### Records supplied
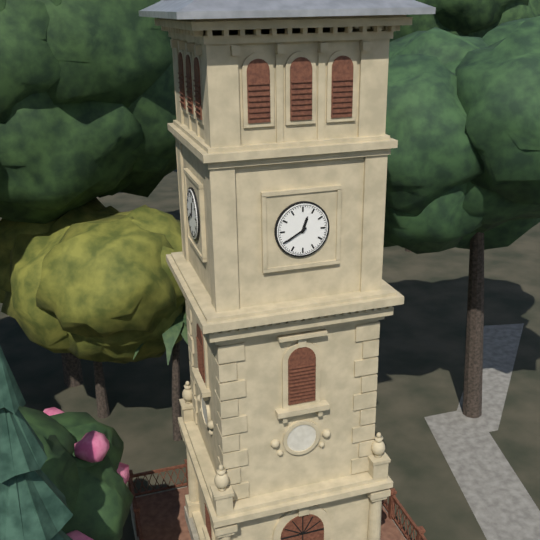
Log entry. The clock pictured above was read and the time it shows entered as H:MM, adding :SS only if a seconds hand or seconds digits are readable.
12:40
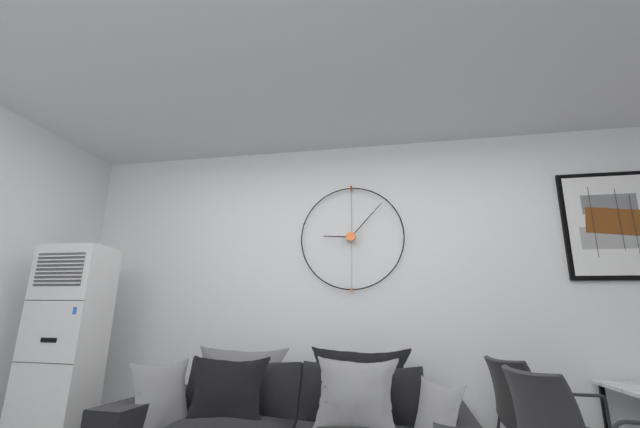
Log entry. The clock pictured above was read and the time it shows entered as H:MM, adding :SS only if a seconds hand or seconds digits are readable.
9:07
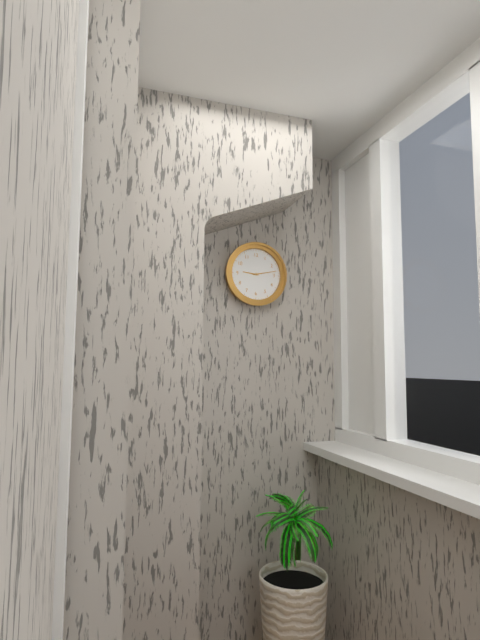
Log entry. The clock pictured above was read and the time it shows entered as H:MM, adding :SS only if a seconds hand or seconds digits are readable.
9:13
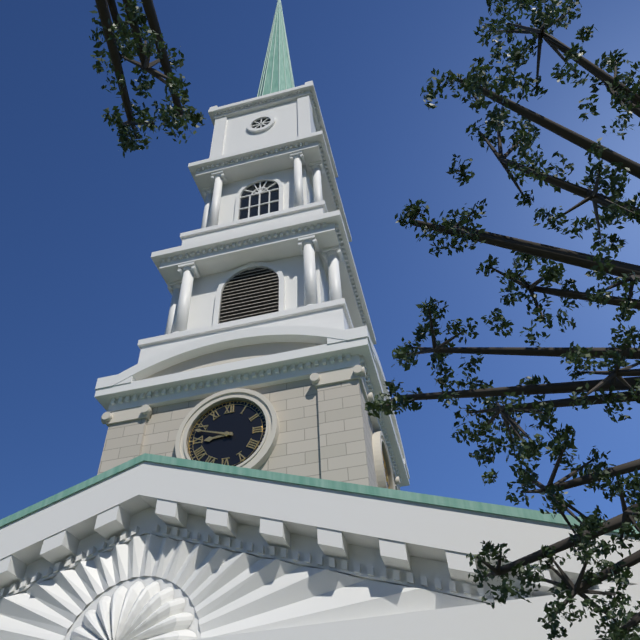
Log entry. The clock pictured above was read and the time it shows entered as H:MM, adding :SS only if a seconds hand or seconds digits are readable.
8:48
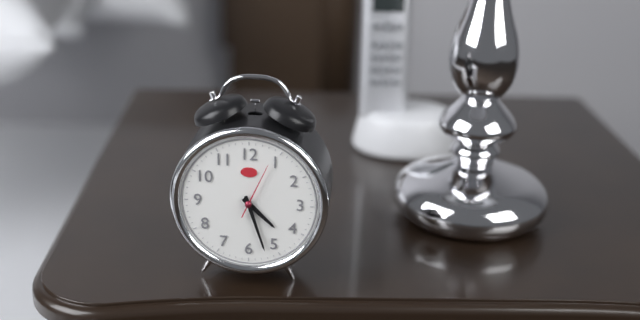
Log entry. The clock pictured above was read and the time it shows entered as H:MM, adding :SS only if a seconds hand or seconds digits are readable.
4:27:04
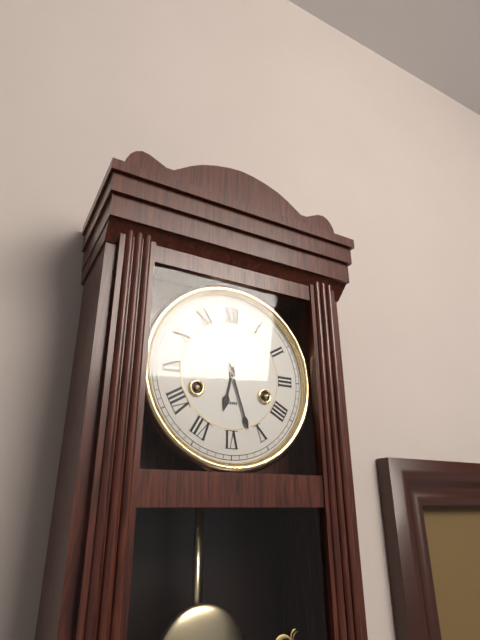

### Exercise task
Could you give all of the material above as a numbered list, with blank lines and the pictures left out?

### Answer to the task
1. Log entry. The clock pictured above was read and the time it shows entered as H:MM, adding :SS only if a seconds hand or seconds digits are readable.
2. 12:40
3. Log entry. The clock pictured above was read and the time it shows entered as H:MM, adding :SS only if a seconds hand or seconds digits are readable.
4. 9:07
5. Log entry. The clock pictured above was read and the time it shows entered as H:MM, adding :SS only if a seconds hand or seconds digits are readable.
6. 9:13
7. Log entry. The clock pictured above was read and the time it shows entered as H:MM, adding :SS only if a seconds hand or seconds digits are readable.
8. 8:48
9. Log entry. The clock pictured above was read and the time it shows entered as H:MM, adding :SS only if a seconds hand or seconds digits are readable.
10. 4:27:04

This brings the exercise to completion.